We bump into people. We spill things.
We get misheard.
We break up, we fall down.
We get upset, we stress out.
Uncomfortable things happen in virtual reality all the time.
The technical glitches are horrifying. Being trapped between worlds or caught up in the graphics is like being stuck inside a website that’s frozen on you. Only it’s 3D and you can’t escape for an excruciating minute or two.
Sometimes your controllers don’t move with you, momentarily feeling like you don’t have hands because the movement you are doing in the physical world doesn’t connect with what you are seeing in the virtual world.
On the outside, you don’t have control over who touches the sensors. If someone walks into the sensor, your whole world shakes and you feel a little dizzy.
These are just some of the things.
There’s the social experiences that are somewhat experiments in social behaviour. In these social virtual worlds, it feels like everyone is learning how to interact for the first time.
Then there’s the actual content that people have created for you to experience, and in these immersive worlds come situations that can also be uncomfortable.
A few weeks ago, I spoke with the director of a VR narrative short who asked me about the ending of the film and whether it was too long.
At the end of this particular film, you find yourself in a crime scene where you happen to be in the wrong place at the wrong time.
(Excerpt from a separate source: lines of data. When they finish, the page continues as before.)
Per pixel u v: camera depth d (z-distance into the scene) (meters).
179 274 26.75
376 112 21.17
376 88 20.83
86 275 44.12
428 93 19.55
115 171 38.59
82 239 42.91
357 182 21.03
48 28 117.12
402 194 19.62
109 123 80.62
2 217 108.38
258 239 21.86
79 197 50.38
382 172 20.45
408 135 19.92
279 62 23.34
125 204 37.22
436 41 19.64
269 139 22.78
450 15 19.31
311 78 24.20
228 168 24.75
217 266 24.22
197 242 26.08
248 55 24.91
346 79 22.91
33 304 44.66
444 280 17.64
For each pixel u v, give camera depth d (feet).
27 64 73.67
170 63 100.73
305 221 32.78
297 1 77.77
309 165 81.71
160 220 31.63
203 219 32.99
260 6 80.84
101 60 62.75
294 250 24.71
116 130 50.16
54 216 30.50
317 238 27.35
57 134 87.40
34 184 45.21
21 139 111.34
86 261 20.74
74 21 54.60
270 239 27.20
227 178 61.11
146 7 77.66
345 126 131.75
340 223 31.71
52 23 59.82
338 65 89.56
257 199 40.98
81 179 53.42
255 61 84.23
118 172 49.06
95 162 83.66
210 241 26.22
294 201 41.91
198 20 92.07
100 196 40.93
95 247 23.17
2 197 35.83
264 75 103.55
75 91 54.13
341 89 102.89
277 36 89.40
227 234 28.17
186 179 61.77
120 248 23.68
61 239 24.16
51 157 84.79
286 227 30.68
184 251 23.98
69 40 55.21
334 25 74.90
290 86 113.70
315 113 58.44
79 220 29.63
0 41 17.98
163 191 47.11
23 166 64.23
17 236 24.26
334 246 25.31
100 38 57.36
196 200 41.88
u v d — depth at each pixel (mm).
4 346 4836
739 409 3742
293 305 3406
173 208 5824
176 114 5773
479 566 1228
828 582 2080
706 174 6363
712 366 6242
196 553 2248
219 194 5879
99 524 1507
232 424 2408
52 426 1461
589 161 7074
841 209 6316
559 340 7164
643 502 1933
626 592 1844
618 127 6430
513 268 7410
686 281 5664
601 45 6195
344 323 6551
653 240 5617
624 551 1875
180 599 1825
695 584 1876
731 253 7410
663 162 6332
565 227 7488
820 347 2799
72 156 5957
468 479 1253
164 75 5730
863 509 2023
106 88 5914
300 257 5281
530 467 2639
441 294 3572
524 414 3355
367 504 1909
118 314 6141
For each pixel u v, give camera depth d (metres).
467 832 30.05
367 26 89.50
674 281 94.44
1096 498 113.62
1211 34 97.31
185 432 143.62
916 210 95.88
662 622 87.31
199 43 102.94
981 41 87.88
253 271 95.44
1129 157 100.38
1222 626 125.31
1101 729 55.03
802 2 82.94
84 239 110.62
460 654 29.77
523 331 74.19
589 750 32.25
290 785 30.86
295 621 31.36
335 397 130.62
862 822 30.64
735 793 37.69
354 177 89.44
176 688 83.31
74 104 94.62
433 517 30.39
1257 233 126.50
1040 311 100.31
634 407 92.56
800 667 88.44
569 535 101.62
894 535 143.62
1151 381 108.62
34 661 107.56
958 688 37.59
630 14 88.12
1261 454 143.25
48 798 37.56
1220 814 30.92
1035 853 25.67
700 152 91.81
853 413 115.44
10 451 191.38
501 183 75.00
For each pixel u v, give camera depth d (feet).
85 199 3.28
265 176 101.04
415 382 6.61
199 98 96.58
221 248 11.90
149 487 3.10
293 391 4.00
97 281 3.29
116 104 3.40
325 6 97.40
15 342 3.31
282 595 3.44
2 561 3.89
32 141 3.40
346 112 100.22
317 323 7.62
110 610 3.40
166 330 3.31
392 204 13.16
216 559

Somebody turns to you and tells you to run away before you get caught.
It’s uncomfortable for many reasons. First, there’s no way that you can actually leave the space. No way to teleport, exit out the door. You just have to stand there and feel the excruciating pain of not being able to move until the scene ends, like a dream where you’re trying to run away and your feet are glued to the ground.
You also can’t react to the character that looks you in the eye and tells you to run away, you just stand there thinking ‘I dunno, man. Sorry. No can do.’
When the director asked me if we should cut the scene short because it was uncomfortable for other people, I was wondering whether people were just uncomfortable with feeling uncomfortable in VR, and whether that was actually somewhat revealing of ourselves.
Why would we change the way we experience new realities when it’s part of the human condition to feel everything?
Being uncomfortable is okay. It teaches us about who we are, how we react to situations, and challenges why we feel that way.
I don’t people should view VR as this forever magical / glowing / positive place where everything is awesome. We should create awesome experiences without having to cater for expectations that everything will make us feel good all the time.
I personally love the experiences that push us to feel different things. Fear, worry, shock, confusion, loneliness, trepidation...they are part of what makes us human. It makes you appreciate the power of this medium and what it can evoke in you, sometimes simultaneously with joy, awe and wonder.
So I said, leave it. Make them feel uncomfortable.
Don’t we remember emotionally charged events better than boring ones?
And don’t we want to create memorable experiences?
Embrace the uncomfortable. Learn what makes people tick, what pushes them, how far they can go. Experiment with reaction and expectation.
Make them feel many things, but don’t avoid the uncomfortable. Embrace it.